3. Shopping around can save you a lot of money
Unlike in 2014 and 2015, the upcoming enrollment period is shaping up to see some of the largest premium increases on a national level than we've seen since prior to the Great Recession. It means that consumers need to be more proactive than ever when it comes to saving themselves money.
Consumers are well advised to price out multiple plans within the tier they're considering. The Obamacare exchanges have made comparison shopping for health insurance easier and as transparent as possible for the consumer. Whereas in the past, doing side-by-side comparisons of plans was practically impossible, now it is fairly straightforward to examine multiple options side by side.
According to the Department of Health and Human Services, consumers in 2015 who chose not to shop around for the best deal cumulatively overpaid on their annual premiums by about $2 billion -- approximately $300 per person. One reason for this is simple: Last year's most affordable plan with the coverage you want may not be this year's most affordable plan. So, don't to allow yourself to be auto-enrolled in a plan until you've shopped around.
4. If you make less than 250% of the federal poverty level, buy a silver plan!
Far too many people who qualify for financial assistance under Obamacare are unaware that there are two forms of subsidies. The most common is the Advanced Premium Tax Credit, which helps lower the cost of yours premiums. However, there are also cost sharing reductions, or CSRs. These can lower the cost of copays, coinsurance, and deductibles for low-income individuals.
In order to qualify for the APTC, your household income must be between than 100% and 400% of the federal poverty level, or FPL. For a single individual, that worked out to be between $11,770 and $47,080 in 2015. For larger households, the number is, naturally, higher.
To qualify for CSRs, it's a narrower window -- your household income must be between 100% and 250% of the federal poverty line.
But there's a big catch. To get CSR assistance, you must buy a silver tier plan. That might seem counterproductive given that bronze plans have lower premiums than silver plans, but bronze plans do not offer any CSR assistance.

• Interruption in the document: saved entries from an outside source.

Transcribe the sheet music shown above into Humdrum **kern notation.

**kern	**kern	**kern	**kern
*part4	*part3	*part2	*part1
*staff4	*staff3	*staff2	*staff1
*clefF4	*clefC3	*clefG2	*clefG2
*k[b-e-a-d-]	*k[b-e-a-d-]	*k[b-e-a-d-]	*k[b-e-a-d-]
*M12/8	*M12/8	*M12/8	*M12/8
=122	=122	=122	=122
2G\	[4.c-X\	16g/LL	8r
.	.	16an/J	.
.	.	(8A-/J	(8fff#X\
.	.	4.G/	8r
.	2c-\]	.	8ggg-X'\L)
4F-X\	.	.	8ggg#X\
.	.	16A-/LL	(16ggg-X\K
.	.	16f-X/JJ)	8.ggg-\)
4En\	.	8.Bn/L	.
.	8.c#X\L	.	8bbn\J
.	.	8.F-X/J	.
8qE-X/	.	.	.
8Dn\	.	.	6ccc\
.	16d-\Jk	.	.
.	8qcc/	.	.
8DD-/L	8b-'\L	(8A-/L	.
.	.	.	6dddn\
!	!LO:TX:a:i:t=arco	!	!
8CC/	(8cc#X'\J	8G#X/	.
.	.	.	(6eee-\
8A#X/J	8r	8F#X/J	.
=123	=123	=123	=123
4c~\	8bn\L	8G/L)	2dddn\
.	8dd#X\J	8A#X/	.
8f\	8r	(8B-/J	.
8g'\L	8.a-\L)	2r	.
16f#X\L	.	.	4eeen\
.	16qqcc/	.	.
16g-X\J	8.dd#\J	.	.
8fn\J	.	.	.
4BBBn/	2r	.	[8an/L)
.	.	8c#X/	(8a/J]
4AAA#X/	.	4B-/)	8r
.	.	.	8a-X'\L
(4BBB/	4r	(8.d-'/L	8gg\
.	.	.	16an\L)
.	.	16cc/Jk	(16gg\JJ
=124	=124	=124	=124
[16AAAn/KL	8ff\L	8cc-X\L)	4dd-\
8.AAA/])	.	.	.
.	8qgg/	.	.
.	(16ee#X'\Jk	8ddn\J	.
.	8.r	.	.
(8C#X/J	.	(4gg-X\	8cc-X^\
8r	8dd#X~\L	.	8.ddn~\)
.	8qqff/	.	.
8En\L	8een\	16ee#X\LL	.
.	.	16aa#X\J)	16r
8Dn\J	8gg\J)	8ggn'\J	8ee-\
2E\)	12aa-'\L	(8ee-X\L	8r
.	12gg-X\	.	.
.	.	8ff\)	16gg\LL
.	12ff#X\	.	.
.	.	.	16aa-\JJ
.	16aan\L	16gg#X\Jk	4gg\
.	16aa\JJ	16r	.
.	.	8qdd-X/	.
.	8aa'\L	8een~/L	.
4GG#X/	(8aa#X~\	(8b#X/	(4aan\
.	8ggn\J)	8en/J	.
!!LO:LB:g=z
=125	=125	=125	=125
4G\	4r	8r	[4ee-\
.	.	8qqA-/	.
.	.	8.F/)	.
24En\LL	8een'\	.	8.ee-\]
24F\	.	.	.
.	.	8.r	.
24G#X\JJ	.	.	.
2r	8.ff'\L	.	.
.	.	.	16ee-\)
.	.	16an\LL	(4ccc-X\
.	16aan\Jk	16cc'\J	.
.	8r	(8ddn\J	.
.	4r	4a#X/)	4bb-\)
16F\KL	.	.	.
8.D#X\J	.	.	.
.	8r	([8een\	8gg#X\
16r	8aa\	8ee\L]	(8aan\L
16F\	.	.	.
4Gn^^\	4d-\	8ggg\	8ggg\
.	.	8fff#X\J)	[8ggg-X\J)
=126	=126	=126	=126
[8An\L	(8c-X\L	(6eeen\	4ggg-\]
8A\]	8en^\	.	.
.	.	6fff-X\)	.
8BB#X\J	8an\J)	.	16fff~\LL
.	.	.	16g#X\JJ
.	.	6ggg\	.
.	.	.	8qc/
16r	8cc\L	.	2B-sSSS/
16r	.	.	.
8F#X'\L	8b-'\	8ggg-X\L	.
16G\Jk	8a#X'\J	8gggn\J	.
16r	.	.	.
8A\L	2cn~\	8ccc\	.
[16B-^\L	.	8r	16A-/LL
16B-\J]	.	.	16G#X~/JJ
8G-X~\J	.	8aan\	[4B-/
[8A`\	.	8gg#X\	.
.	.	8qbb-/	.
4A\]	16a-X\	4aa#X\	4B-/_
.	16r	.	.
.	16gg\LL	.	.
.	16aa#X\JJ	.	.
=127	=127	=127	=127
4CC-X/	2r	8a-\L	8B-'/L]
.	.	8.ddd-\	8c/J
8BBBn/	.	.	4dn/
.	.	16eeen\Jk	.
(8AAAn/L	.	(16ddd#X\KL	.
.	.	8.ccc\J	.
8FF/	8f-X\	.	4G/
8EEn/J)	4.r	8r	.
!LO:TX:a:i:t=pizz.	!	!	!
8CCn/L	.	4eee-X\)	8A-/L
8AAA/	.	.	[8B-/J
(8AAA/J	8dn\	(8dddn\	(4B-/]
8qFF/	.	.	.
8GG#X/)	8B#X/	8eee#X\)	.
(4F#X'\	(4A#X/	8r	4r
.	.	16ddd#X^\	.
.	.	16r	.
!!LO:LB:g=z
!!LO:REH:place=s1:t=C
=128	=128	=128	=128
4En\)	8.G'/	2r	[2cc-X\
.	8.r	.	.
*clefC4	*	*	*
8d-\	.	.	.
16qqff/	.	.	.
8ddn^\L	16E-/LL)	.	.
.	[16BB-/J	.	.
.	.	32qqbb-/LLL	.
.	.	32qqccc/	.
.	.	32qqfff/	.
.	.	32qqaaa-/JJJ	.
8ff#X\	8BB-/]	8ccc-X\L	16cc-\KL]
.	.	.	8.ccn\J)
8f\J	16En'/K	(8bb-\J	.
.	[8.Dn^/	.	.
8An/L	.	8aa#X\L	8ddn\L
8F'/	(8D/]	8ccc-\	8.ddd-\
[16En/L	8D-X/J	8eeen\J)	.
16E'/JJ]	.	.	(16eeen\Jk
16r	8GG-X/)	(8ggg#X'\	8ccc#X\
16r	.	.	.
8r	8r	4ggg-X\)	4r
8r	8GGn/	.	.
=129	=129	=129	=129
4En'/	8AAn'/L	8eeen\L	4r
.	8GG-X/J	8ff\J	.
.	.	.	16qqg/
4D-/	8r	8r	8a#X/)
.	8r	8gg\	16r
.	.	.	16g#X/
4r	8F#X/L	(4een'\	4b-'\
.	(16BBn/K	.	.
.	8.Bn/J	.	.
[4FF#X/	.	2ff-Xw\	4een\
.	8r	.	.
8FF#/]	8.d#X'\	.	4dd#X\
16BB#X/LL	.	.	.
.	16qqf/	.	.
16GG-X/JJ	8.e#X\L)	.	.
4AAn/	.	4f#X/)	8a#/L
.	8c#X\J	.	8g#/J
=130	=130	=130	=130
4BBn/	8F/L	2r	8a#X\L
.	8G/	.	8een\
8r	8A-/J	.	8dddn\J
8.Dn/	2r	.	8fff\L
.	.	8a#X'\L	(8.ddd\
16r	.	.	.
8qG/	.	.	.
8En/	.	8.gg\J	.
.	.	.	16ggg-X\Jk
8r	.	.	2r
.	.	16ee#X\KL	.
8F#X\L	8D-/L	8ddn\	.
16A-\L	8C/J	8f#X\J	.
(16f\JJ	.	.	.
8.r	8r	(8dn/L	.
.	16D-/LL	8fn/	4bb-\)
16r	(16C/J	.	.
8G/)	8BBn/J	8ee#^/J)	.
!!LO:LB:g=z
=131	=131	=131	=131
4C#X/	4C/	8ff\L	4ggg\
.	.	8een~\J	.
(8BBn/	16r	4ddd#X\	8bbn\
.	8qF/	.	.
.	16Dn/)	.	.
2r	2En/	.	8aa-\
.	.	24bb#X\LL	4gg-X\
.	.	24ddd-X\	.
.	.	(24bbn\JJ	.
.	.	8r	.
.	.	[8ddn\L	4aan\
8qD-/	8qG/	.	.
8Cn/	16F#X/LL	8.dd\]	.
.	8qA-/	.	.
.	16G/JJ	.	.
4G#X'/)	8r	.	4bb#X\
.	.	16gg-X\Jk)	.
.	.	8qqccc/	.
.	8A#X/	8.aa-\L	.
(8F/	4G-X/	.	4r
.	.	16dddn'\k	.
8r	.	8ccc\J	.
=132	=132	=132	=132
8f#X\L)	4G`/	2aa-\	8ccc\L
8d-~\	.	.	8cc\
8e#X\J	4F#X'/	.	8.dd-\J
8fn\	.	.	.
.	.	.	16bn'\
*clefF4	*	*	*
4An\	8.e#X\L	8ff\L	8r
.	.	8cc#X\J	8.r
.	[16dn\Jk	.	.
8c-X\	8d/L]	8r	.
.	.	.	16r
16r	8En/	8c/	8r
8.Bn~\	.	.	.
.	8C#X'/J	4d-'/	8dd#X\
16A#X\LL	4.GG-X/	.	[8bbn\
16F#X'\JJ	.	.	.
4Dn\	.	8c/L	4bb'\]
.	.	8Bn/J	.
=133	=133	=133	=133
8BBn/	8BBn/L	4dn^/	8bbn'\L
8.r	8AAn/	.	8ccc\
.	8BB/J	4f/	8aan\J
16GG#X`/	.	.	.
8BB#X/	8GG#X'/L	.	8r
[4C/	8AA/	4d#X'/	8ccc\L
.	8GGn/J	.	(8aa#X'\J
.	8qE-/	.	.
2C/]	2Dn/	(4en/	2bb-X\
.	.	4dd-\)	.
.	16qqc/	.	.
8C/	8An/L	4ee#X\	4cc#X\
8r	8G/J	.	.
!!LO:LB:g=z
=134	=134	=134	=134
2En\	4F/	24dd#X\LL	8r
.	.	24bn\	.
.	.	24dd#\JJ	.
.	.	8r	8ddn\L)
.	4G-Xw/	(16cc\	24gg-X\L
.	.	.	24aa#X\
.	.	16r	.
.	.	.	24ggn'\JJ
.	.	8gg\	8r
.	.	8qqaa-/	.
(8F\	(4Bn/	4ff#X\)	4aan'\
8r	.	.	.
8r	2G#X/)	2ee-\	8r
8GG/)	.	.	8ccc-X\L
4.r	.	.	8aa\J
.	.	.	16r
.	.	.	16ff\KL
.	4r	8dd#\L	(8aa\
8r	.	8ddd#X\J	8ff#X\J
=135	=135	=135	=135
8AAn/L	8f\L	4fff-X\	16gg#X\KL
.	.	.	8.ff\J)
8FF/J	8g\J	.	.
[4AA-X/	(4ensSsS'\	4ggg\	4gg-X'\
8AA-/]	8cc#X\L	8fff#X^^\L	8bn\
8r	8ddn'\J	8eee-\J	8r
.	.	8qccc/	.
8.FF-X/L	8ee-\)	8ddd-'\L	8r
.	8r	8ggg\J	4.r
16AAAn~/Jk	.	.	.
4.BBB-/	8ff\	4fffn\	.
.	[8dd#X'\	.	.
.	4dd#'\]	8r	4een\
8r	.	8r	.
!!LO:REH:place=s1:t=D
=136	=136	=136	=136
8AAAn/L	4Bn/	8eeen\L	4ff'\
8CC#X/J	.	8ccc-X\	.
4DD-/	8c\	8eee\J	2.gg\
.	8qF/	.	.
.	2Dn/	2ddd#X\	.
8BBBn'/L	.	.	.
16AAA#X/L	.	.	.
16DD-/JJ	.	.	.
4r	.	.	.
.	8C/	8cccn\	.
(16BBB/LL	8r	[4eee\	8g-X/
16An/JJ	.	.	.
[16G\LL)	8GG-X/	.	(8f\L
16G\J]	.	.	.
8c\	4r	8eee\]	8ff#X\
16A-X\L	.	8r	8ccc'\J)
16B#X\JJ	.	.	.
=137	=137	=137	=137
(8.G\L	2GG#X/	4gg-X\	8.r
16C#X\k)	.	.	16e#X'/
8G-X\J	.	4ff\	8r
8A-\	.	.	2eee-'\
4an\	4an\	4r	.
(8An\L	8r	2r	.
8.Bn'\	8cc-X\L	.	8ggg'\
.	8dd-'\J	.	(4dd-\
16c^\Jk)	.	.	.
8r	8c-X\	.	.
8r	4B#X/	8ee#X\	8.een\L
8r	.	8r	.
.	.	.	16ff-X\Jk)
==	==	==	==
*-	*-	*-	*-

Lower-income households that qualify should seek out cost-competitive silver plans; in the long run, the CSRs will help them afford not just their premiums, but their medical care as well. Ultimately, the right silver plan could prove thousands of dollars cheaper for them than a bronze plan.
5. You may qualify for an exemption under certain circumstances
Lastly, even though we're all now required to have health insurance, if for some reason you don't, there are quite a few exemptions available that may keep you from having to pay the aforementioned penalties. That doesn't mean you shouldn't buy health insurance, but there are fail-safes in place to cover individuals who experience life-changing events or simply can't afford it.
Examples of situations that could gain you an exemption include being unable to purchase health insurance because it would cost more than 8.05% of your household income, being a member of certain federally recognized tribes or religious sects, or being incarcerated.
Additionally, specific economic hardships such as the death of a close family member, filing for bankruptcy or being evicted within the past six months, or dealing with substantial medical expenses within the past 24 months, may qualify you for an exemption. In total, there are more than a dozen economic hardship exemptions that consumers may qualify for.
If you weren't able to afford health insurance in 2015, and may not be able to again in 2016, examine the exemptions list at Healthcare.gov to see if you qualify.